Shortly thereafter (if not before), governments will make it illegal to go online with a device that doesn't do a remote attestation with Secure Boot, and they'll require that the OS has a system like Gatekeeper[0] which checks a centrally-managed blacklist every time you try to run an application.
Most of us will have illegal, unregistered phones then, running hacked firmware. Just look at Russia, China or all the illegal satellite dishes on Saudi rooftops.
It's an arms race all the way to the collapse of the system (or revolution). Rinse, repeat.
> Most of us will have illegal, unregistered phones then, running hacked firmware.
How easy is it to hack an iPhone to make it run unsigned code, which reports to a remote server that it is running the latest iOS version (with the correct cryptographic proofs)?

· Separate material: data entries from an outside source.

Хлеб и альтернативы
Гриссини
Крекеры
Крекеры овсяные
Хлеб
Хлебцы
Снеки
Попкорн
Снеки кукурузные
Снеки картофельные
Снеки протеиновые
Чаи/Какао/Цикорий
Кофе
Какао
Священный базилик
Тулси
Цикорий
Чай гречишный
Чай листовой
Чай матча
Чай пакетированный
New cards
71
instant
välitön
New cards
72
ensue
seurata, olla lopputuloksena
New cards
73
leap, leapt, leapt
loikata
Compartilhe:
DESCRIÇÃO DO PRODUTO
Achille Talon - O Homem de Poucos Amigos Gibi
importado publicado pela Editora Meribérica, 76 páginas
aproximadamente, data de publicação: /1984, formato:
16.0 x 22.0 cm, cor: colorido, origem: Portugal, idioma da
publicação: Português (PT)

Maybe other phones are more hackable right now, but I'm sure Apple wouldn't mind lobbying for a law that requires phones to meet the same standard as them, and that makes ISPs / mobile networks refuse access to any device whose Secure Boot implementation has been circumvented by "independent researchers".
Five years from now, the only people inconvenienced by such a draconian law will be 1) those whose phones run on completely Free Software, and 2) those who illegally import devices that use unpublished zero-days in order to commit highly profitable crimes online. Both groups will probably end up paying thousands of dollars per device, but governments will not care about the desires of either of them.